On 10/19/23 03:46, Paolo Bonzini wrote:
> This includes:
>
> - implementing SHA and CMPccXADD instruction extensions
>
> - introducing a new mechanism for flags writeback that avoids a
> tricky failure
>
> - converting the more orthogonal parts of the one-byte opcode
> map, as well as the CMOVcc and SETcc instructions.
>
> Tested by booting several 32-bit and 64-bit guests.
>
> The new decoder produces roughly 2% more ops, but after optimization there
> are just 0.5% more and almost all of them come from cmp instructions.

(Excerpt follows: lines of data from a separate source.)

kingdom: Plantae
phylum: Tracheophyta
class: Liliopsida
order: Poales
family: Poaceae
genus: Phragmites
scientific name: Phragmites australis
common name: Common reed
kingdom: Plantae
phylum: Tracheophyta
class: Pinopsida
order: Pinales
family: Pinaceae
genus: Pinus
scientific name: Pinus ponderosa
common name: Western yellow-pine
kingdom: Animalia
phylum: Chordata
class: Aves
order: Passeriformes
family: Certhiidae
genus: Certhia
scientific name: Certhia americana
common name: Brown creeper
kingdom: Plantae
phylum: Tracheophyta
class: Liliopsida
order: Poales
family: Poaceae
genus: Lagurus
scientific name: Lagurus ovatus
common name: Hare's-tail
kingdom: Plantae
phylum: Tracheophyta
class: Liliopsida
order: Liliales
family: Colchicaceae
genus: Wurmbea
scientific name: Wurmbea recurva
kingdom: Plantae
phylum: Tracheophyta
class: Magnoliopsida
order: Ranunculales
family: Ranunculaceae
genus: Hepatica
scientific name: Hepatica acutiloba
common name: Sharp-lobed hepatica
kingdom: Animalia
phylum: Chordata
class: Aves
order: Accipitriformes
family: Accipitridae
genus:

> For some reason that I have not investigated, these end up with an extra
> mov even after optimization:
>
> sub_i64 tmp0,rax,$0x33
> mov_i64 cc_src,$0x33 mov_i64 cc_dst,tmp0
> sub_i64 cc_dst,rax,$0x33 mov_i64 cc_src,$0x33
> discard cc_src2 discard cc_src2
> discard cc_op discard cc_op
>
> It could be easily fixed by not reusing gen_SUB for cmp instructions,
> or by debugging what goes on in the optimizer. However, it does not
> result in larger assembly.
This is expected behaviour out of the tcg optimizer. We don't forward-propagate outputs
at that point. But during register allocation of the "mov cc_dst,tmp0" opcode, we will
see that tmp0 is dead and re-assign the register from tmp0 to cc_dst without emitting an
host instruction.
r~